A Dominican national failed to appear in federal court in Boston yesterday morning for the first day of her trial; she was previously charged for her role in a widespread heroin and fentanyl conspiracy.
Isis Y Lugo-Guerrero, 46, a Dominican national residing in Dorchester, was arrested on Feb. 14, 2017, and charged with conspiracy to distribute and possess with intent to distribute heroin, fentanyl, and cocaine. On March 2, 2017, Lugo-Guerrero was released from custody on $10,000 unsecured bonds and additional conditions. The first day of her week-long trial was scheduled to begin today, but she failed to appear in court. U.S. District Court Judge Indira Talwani issued a warrant for Lugo-Guerrero’s arrest.
Lugo-Guerrero is the sister of Jose Antonio Lugo-Guerrero, the convicted leader of a Boston-based heroin and fentanyl trafficking organization. Isis Lugo-Guerrero is alleged to have conspired with her brother and others by regularly obtaining heroin and cocaine from him and by supplying him with substances to cut his drugs to make additional profit.
Jose Antonio Lugo-Guerrero pleaded guilty to one count of conspiracy to distribute and possess with intent to distribute more than one kilogram of heroin, more than 400 grams of fentanyl, and more than five kilograms of cocaine, and one count of possession of a firearm in furtherance of a drug trafficking crime. He faces a mandatory minimum sentence of 15 years and up to life in prison. He is scheduled to be sentenced on Nov. 27, 2018.
The charge of conspiring to distribute heroin, fentanyl, and cocaine provides for a sentence of no greater than 20 years in prison, a minimum of three years and up to a lifetime of supervised release, and a fine of up to $1 million.
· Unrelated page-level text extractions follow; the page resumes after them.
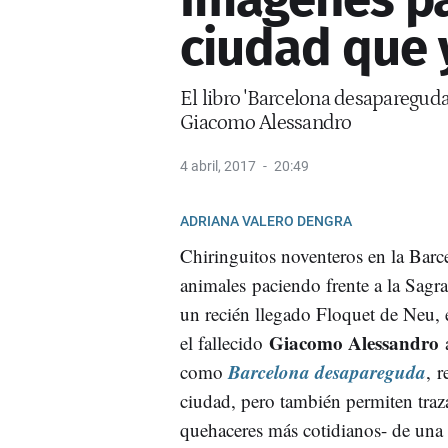
ciudad que 
El libro 'Barcelona desapareguda
Giacomo Alessandro
4 abril, 2017
20:49
ADRIANA VALERO DENGRA
Chiringuitos noventeros en la Barc
animales paciendo frente a la Sagra
un recién llegado Floquet de Neu, e
Giacomo Alessandro
el fallecido
Barcelona desapareguda
como
, 
ciudad, pero también permiten traza
quehaceres más cotidianos- de una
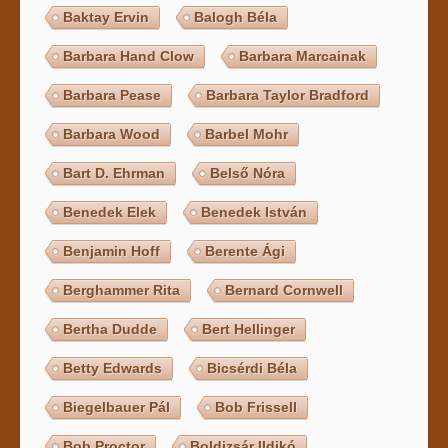
Baktay Ervin
Balogh Béla
Barbara Hand Clow
Barbara Marcainak
Barbara Pease
Barbara Taylor Bradford
Barbara Wood
Barbel Mohr
Bart D. Ehrman
Belső Nóra
Benedek Elek
Benedek István
Benjamin Hoff
Berente Ági
Berghammer Rita
Bernard Cornwell
Bertha Dudde
Bert Hellinger
Betty Edwards
Bicsérdi Béla
Biegelbauer Pál
Bob Frissell
Bob Proctor
Boldizsár Ildikó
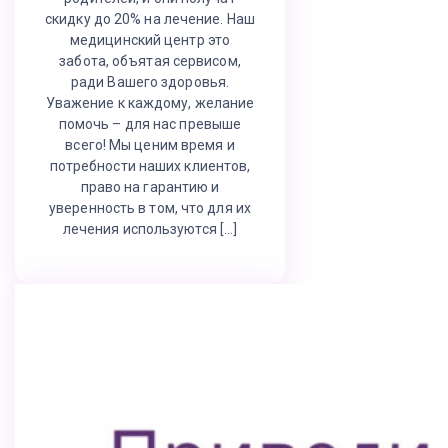
скидку до 20% на лечение. Наш
медицинский центр это
забота, объятая сервисом,
ради Вашего здоровья.
Уважение к каждому, желание
помочь – для нас превыше
всего! Мы ценим время и
потребности наших клиентов,
право на гарантию и
уверенность в том, что для их
лечения используются […]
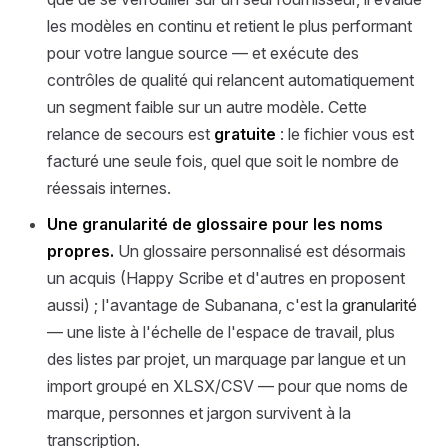
les modèles en continu et retient le plus performant
pour votre langue source — et exécute des
contrôles de qualité qui relancent automatiquement
un segment faible sur un autre modèle. Cette
relance de secours est
gratuite
: le fichier vous est
facturé une seule fois, quel que soit le nombre de
réessais internes.
Une granularité de glossaire pour les noms
propres.
Un glossaire personnalisé est désormais
un acquis (Happy Scribe et d'autres en proposent
aussi) ; l'avantage de Subanana, c'est la
granularité
— une liste à l'échelle de l'espace de travail, plus
des listes par projet, un marquage par langue et un
import groupé en XLSX/CSV — pour que noms de
marque, personnes et jargon survivent à la
transcription.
Sentences are imposed by a federal district court judge based on the U.S. Sentencing Guidelines and other statutory factors.
United States Attorney Andrew E. Lelling made the announcement today. Assistant U.S. Attorney Ted Heinrich of Lelling’s Narcotics and Money Laundering Unit is prosecuting the case.
The details contained in the charging documents are allegations. The defendant is presumed innocent unless and until proven guilty beyond a reasonable doubt in a court of law.